Primer on GPU Integration
The Graphics Processing Unit (GPU) represents a significant fraction of the past 20 years of computer hardware improvements. While clock speed has remained plateaued at a few gigahertz, computer performance has still improved by creating many separate CPU cores which can each work at a few gigahertz. At a very high level, GPUs can be thought of as a few thousand CPU cores in a pretty box. It’s not an exact analogy, but it’s pretty close. In order to utilize the power of the GPU (around a thousand times more processing power than a single CPU core), we use the python library Numba. Another similar library is CuPy, which eventually will replace Numba in pyphasefield. Here’s the information you need to know in order to make the jump from CPU to GPU, culminating with making our MyDiffusion class work on the GPU.
Host vs. Device vs. Global
One very important takeaway is that we use a hybrid architecture for these engines. The high-performance number crunching takes place on the GPU, and the more high-level code, where speed is not as much of a priority, still takes place on the CPU like normal. So, it’s important to keep track of what code is running where.
There are three main types of functions that are used in this architecture:
Host functions: these are your normal, run of the mill python functions, which run on the CPU.
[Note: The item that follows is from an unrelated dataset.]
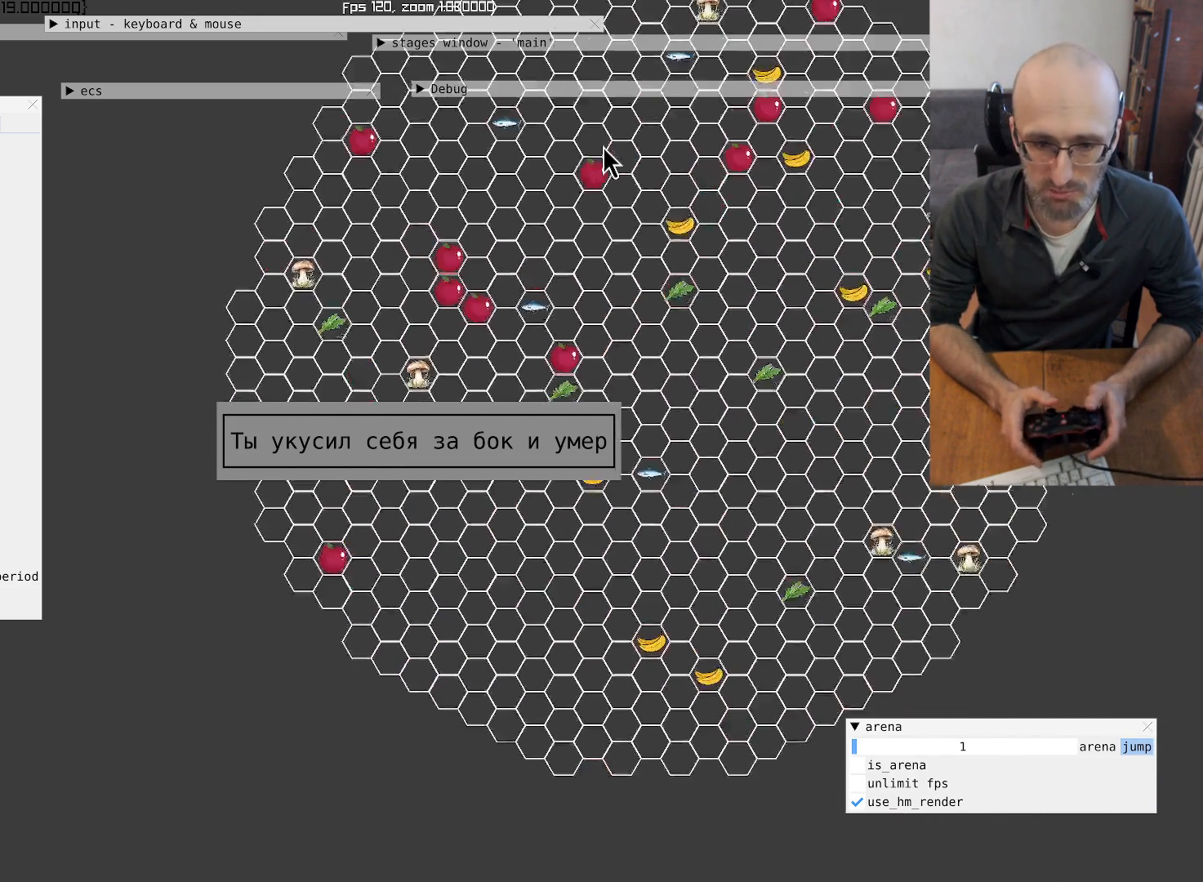
Gameplay with a controller (Xbox layout); each line is a JSON object with the inputs held at the frame after it. "events" lists button and stick changes between this image and that frame as [ms after this image, input, new state], when the widget could be followed in between. Not read: L3 R3 left_stick right_stick.
{"buttons": [], "events": [[33, "L2", "down"], [133, "L2", "up"]]}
Device functions: these are the equivalent of host functions, but instead run on the GPU. The CPU isn’t even allowed to call these!
Global functions: these are functions which are called from the CPU, but are executed on the GPU. Inside this global function is where device functions may be called. One special restriction on global functions: they cannot “return” a value, any outputs from a global function must be retrieved through a parameter (like an array) which is passed to the function. Global functions are sometimes referred to as “kernels”.
In addition, care must be paid to where memory (variables, arrays, and the like) exist. There are two categories:
Host memory: these are your normal variables and arrays which exist on the CPU.
Device memory: this memory only exists on the GPU, and cannot be accessed by the CPU! And similarly, any value you pass to either a global or a device function must exist in device memory: the GPU does not have access to host memory!
Here is an example of all three types of functions, along with an example of transferring memory between CPU, GPU, and back.
import numba
from numba import cuda
import numpy as np
#no decorator = host function. Normal python function which runs on the CPU
def host_func():
#create a numpy array of integers, x_host
x_host = np.zeros(100, dtype=int)
#create a copy of x_host on the GPU. This copy is in device memory, and cannot be directly accessed by the CPU
x_device = cuda.to_device(x_host)
#here, we call the global function, from the CPU, to be executed on the GPU. We pass the device array, x_device, to this function running on the GPU
#note the bracket notation, where we tell the GPU how many threads, and how many blocks of threads, to use
thread_blocks = 256
threads_per_block = 256
global_func[thread_blocks, threads_per_block](x_device)
#finally, copy the results, which have ben stored in x_device, back to x_host
x_device.copy_to_host(x_host)
#print the results (on the CPU!)
print(x_host)
#this decorator tells numba to rewrite this python function as a global function to be run on the GPU, whenever it's called by the CPU
@cuda.jit()
def global_func(x):
thread_id = cuda.grid(1)
num_threads = cuda.gridsize(1)
#this for loop ensures each thread only works on part of the array, thread 0 works on array index 0, thread 1 works on array index 1, etc.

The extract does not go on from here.